## Exercise instructions
Consider each line of the material below and note whether it holds "nous". State how many do, and nothing else.

## Recorded data
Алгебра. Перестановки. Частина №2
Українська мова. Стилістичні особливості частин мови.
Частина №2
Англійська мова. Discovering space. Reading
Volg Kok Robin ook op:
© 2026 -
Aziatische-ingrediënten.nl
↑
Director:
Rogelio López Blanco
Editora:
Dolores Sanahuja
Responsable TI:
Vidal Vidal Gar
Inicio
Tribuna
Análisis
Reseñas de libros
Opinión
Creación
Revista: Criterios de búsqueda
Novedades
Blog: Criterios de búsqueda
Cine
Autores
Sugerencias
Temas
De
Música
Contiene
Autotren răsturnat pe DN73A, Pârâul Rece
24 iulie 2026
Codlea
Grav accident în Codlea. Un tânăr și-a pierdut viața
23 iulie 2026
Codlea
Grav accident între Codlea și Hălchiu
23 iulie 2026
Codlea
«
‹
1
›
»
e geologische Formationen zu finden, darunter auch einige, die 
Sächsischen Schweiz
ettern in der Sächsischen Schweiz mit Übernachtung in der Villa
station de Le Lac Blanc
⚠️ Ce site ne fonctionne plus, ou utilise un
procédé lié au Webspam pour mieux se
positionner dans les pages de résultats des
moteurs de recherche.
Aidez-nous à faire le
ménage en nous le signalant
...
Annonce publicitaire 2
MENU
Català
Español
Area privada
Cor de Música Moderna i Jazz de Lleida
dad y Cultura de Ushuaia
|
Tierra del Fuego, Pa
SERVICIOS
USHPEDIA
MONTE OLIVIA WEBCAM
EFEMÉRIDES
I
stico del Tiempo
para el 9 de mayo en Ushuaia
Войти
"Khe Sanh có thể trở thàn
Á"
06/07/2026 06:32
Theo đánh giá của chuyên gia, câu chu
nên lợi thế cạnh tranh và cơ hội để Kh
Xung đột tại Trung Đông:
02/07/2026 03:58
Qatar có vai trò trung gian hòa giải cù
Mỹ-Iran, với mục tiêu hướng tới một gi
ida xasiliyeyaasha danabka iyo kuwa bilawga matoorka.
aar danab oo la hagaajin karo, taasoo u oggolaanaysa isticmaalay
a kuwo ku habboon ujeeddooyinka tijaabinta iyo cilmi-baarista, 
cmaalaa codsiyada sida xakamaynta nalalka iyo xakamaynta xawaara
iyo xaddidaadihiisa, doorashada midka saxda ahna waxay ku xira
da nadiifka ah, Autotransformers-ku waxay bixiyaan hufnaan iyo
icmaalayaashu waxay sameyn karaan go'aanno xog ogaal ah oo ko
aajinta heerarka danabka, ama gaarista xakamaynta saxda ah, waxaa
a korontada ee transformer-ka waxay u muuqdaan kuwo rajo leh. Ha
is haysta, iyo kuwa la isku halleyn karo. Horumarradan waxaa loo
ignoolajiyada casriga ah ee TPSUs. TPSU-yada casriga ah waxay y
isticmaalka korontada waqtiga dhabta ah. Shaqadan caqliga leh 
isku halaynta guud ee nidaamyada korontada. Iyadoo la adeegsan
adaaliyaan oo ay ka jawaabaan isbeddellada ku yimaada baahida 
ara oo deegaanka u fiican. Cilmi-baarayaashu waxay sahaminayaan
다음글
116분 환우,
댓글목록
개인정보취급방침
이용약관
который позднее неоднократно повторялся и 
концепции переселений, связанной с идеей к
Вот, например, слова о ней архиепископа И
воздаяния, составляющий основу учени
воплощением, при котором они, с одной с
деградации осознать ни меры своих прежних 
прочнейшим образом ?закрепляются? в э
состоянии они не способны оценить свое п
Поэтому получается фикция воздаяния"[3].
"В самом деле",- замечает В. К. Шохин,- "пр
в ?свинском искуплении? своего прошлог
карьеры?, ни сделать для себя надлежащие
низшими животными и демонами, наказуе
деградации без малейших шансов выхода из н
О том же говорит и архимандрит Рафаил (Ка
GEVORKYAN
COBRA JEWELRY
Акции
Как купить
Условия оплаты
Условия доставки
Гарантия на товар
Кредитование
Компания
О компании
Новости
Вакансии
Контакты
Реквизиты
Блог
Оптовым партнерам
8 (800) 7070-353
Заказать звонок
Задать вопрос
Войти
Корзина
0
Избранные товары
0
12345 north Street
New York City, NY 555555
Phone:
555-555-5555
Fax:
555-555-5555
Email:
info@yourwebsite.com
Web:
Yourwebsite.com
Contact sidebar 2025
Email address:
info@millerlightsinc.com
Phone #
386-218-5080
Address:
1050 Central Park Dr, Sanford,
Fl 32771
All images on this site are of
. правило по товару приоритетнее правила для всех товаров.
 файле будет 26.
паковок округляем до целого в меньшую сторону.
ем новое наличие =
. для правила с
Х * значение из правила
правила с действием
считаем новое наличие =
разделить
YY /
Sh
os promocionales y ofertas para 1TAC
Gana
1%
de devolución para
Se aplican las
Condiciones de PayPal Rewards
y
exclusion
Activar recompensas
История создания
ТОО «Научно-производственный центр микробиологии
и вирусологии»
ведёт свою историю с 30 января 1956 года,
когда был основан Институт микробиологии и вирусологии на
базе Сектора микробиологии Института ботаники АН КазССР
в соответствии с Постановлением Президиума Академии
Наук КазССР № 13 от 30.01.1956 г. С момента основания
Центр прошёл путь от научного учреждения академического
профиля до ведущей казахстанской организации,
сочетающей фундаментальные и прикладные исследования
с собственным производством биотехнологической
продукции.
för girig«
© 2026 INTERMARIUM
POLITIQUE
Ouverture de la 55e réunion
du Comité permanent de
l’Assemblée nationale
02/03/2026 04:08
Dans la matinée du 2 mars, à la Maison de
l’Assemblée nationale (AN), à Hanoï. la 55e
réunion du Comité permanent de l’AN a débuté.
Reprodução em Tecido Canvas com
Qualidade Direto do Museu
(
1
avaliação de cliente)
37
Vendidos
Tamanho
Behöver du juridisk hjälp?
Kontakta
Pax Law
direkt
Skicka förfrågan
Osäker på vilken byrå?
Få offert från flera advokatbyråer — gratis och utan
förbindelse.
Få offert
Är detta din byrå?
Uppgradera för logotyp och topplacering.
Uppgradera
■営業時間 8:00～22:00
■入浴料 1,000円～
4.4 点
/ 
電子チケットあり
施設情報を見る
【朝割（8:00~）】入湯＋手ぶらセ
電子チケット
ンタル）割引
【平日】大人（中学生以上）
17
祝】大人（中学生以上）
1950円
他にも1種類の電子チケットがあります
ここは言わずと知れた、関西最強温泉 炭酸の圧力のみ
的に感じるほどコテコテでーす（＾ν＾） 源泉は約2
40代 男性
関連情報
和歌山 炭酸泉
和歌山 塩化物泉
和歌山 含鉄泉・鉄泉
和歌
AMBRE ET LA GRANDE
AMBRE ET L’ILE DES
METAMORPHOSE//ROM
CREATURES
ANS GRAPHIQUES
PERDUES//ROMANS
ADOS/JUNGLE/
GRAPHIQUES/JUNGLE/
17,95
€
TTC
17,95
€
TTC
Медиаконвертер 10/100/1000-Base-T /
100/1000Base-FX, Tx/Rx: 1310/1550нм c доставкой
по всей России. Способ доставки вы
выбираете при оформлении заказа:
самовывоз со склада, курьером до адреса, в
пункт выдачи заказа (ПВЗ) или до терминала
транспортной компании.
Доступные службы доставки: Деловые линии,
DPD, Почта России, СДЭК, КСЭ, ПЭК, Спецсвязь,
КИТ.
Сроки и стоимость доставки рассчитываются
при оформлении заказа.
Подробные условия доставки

## Task response
2